REPUBLIKA.CO.ID, JAKARTA -- Pengamat Kebijakan Publik, Agus Pambagio mengatakan, rendahnya serapan APBD Provinsi DKI Jakarta disebabkan karena Gubernur DKI Basuki Tjahaja Purnama (Ahok) enggan untuk negosiasi dengan DPRD DKI. Pasalnya, hubungan kedua lembaga tersebut menjadi renggang setelah dugaan kasus korupsi reklamasi.
"Menurut saya pasti besar sisanya (sisa anggaran), karena orang enggak dia pakai kan.

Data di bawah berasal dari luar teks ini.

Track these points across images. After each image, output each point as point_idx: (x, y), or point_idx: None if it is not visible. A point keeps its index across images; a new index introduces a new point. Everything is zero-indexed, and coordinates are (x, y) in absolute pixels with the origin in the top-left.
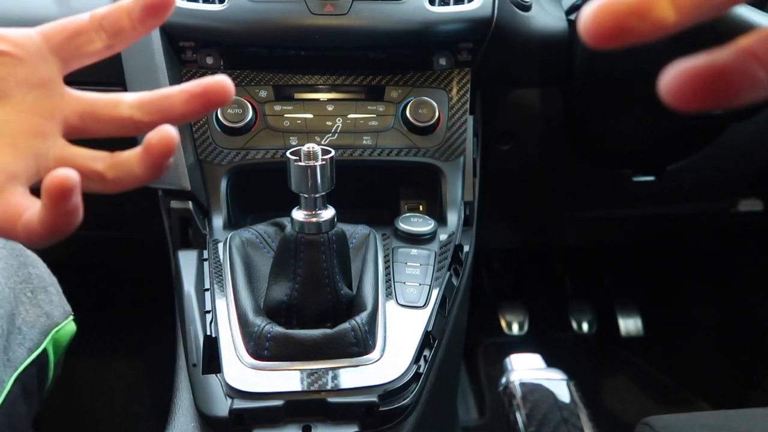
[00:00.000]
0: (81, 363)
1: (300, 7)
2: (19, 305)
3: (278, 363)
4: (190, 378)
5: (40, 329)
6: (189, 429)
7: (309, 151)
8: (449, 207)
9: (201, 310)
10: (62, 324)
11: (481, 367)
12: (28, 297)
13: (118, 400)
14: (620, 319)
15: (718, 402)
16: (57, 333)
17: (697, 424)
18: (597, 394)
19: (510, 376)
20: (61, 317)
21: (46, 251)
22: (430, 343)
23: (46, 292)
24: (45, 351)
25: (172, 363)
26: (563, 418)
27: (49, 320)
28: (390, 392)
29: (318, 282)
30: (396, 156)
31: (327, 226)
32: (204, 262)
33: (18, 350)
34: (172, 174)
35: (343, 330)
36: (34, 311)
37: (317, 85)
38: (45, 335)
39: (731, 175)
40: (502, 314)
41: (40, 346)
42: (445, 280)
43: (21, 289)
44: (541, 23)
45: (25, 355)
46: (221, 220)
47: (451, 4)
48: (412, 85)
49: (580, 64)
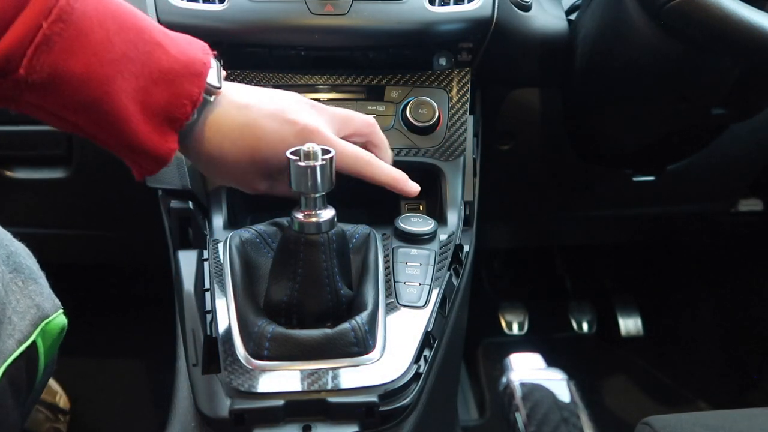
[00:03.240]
0: (81, 363)
1: (300, 7)
2: (9, 294)
3: (278, 363)
4: (190, 378)
5: (30, 320)
6: (189, 429)
7: (309, 151)
8: (449, 207)
9: (201, 310)
10: (52, 316)
11: (481, 367)
12: (19, 287)
13: (118, 400)
14: (620, 319)
15: (718, 402)
16: (47, 325)
17: (697, 424)
18: (597, 394)
19: (510, 376)
20: (51, 309)
21: (46, 251)
22: (430, 343)
23: (36, 283)
24: (34, 343)
25: (172, 363)
26: (563, 418)
27: (39, 312)
28: (390, 392)
29: (318, 282)
30: (396, 156)
31: (327, 226)
32: (204, 262)
33: (7, 341)
34: (172, 174)
35: (343, 330)
36: (25, 302)
37: (317, 85)
38: (35, 327)
39: (731, 175)
40: (502, 314)
41: (30, 338)
42: (445, 280)
43: (11, 278)
44: (541, 23)
45: (14, 346)
46: (221, 220)
47: (451, 4)
48: (412, 85)
49: (579, 64)
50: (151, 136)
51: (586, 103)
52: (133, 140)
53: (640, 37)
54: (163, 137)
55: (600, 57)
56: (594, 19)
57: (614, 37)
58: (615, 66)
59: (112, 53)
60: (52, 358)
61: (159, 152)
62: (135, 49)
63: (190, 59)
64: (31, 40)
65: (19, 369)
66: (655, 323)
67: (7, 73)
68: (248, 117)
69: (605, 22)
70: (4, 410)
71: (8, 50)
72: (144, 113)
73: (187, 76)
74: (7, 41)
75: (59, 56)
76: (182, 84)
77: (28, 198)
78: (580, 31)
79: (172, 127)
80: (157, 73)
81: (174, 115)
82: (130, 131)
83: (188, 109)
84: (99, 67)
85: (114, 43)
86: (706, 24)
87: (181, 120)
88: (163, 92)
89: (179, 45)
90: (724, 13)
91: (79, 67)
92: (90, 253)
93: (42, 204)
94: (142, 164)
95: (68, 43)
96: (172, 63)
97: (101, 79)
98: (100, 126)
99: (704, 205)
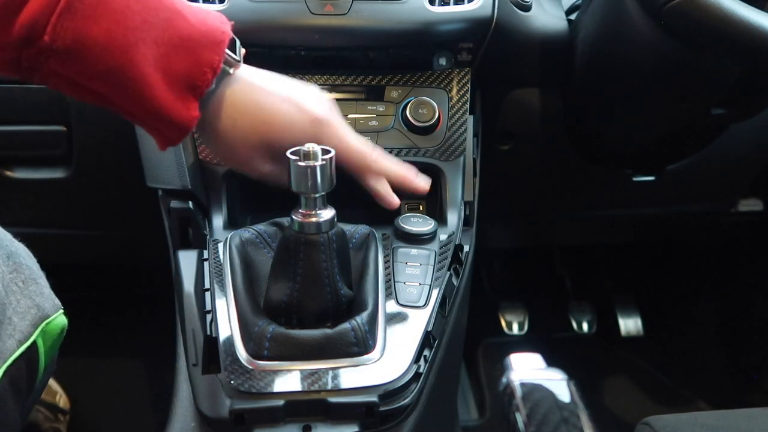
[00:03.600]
0: (81, 363)
1: (300, 7)
2: (10, 294)
3: (278, 363)
4: (190, 378)
5: (30, 320)
6: (189, 429)
7: (309, 151)
8: (449, 207)
9: (201, 310)
10: (53, 317)
11: (481, 367)
12: (19, 287)
13: (118, 400)
14: (620, 319)
15: (718, 402)
16: (47, 326)
17: (697, 424)
18: (597, 394)
19: (510, 376)
20: (51, 310)
21: (46, 251)
22: (430, 343)
23: (36, 284)
24: (35, 343)
25: (172, 363)
26: (563, 418)
27: (39, 312)
28: (390, 392)
29: (318, 282)
30: (396, 156)
31: (327, 226)
32: (204, 262)
33: (8, 341)
34: (172, 174)
35: (343, 330)
36: (25, 302)
37: (317, 85)
38: (35, 327)
39: (731, 175)
40: (502, 314)
41: (30, 338)
42: (445, 280)
43: (12, 278)
44: (541, 23)
45: (14, 346)
46: (221, 220)
47: (451, 4)
48: (412, 85)
49: (579, 64)
50: (175, 104)
51: (586, 103)
52: (156, 108)
53: (640, 37)
54: (185, 104)
55: (600, 57)
56: (594, 19)
57: (614, 37)
58: (615, 66)
59: (132, 20)
60: (52, 359)
61: (182, 120)
62: (155, 16)
63: (210, 28)
64: (54, 7)
65: (19, 369)
66: (655, 323)
67: (32, 40)
68: (265, 97)
69: (605, 22)
70: (5, 410)
71: (33, 17)
72: (166, 80)
73: (207, 44)
74: (32, 8)
75: (82, 22)
76: (203, 52)
77: (28, 198)
78: (580, 31)
79: (193, 95)
80: (178, 40)
81: (195, 82)
82: (154, 98)
83: (209, 76)
84: (120, 34)
85: (134, 11)
86: (706, 24)
87: (202, 87)
88: (184, 59)
89: (197, 14)
90: (724, 13)
91: (101, 33)
92: (90, 253)
93: (42, 204)
94: (165, 133)
95: (90, 9)
96: (192, 31)
97: (123, 46)
98: (124, 94)
99: (704, 205)
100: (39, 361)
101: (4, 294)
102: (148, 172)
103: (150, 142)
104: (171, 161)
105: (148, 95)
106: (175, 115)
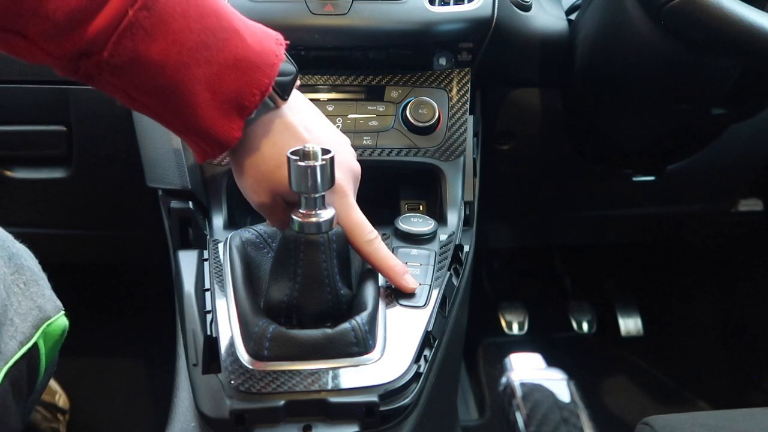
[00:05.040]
0: (81, 363)
1: (300, 7)
2: (11, 296)
3: (278, 363)
4: (190, 378)
5: (32, 322)
6: (189, 429)
7: (309, 151)
8: (449, 207)
9: (201, 310)
10: (54, 318)
11: (481, 367)
12: (21, 288)
13: (118, 400)
14: (620, 319)
15: (718, 402)
16: (48, 327)
17: (697, 424)
18: (597, 394)
19: (510, 375)
20: (53, 311)
21: (46, 251)
22: (431, 343)
23: (37, 285)
24: (36, 345)
25: (172, 363)
26: (563, 418)
27: (41, 313)
28: (390, 392)
29: (318, 282)
30: (396, 156)
31: (327, 226)
32: (204, 262)
33: (9, 343)
34: (173, 174)
35: (343, 330)
36: (27, 303)
37: (317, 85)
38: (36, 329)
39: (731, 175)
40: (502, 314)
41: (31, 340)
42: (445, 280)
43: (13, 279)
44: (541, 23)
45: (15, 348)
46: (221, 220)
47: (451, 4)
48: (412, 85)
49: (579, 64)
50: (219, 122)
51: (586, 103)
52: (200, 125)
53: (640, 38)
54: (229, 124)
55: (600, 57)
56: (594, 19)
57: (614, 37)
58: (615, 66)
59: (190, 41)
60: (53, 360)
61: (224, 138)
62: (213, 36)
63: (265, 49)
64: (117, 26)
65: (20, 370)
66: (655, 323)
67: (92, 54)
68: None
69: (605, 22)
70: (5, 411)
71: (96, 34)
72: (214, 99)
73: (260, 66)
74: (96, 26)
75: (140, 42)
76: (255, 73)
77: (28, 198)
78: (580, 31)
79: (239, 115)
80: (232, 60)
81: (243, 102)
82: (198, 116)
83: (257, 98)
84: (176, 55)
85: (193, 31)
86: (706, 24)
87: (250, 108)
88: (235, 80)
89: (255, 34)
90: (724, 14)
91: (157, 53)
92: (90, 253)
93: (42, 204)
94: (205, 148)
95: (150, 30)
96: (247, 52)
97: (177, 66)
98: (170, 109)
99: (704, 205)
100: (40, 363)
101: (6, 295)
102: (148, 172)
103: (150, 142)
104: (171, 161)
105: (194, 113)
106: (217, 132)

Kan dia malas bernegosiasi sama DPRD," ujar Pambagio kepada Republika.co.id, Kamis (11/8).
"Kan yang pasti dana denda, Fasos/Fasum kan dari pengembang yang dia pakai, pasti rendah serapannya," imbuh dia.
Jika demikian, lanjut dia, sebuah pemerintahan sudah tidak menjadi ideal lagi. Karena, kata dia, idealnya sebuah negara itu harus pakai uang negara. "Ya saran saya harus dipakai, itu kan APBD disetujui DPRD, ya harus dipakai untuk membangun," kata Pambagio.
Pambagio mengatakan, jika Ahok tidak membangun dengan memaksimalkan dana APBD tersebut berarti telah menyalahi aturan, karena pelayanan terhadap rakyat menjadi berkurang. "Dia (Ahok) bilang bisa kok, saya bisa langsung. Lalu ngapain ada APBD? Menurut saya itu secara aturan tidak benar," ucap dia.
Menurut Pambagio, meskipun secara pidana Ahok tidak mengantongi dana dari pengembang tersebut, Ahok tetap membangun Jakarta dengan dana yang seharusnya tidak dia gunakan untuk membangun. Karena, lanjut dia, dana APBD masih banyak.
"Itu karena dia malas berhubungan dengan DPRD. Itu karena masalah korupsi itu, ya seharusnya diselesaikan lah. Kalau enggak mau negosiasi ngapain jadi gubernur?" kata dia.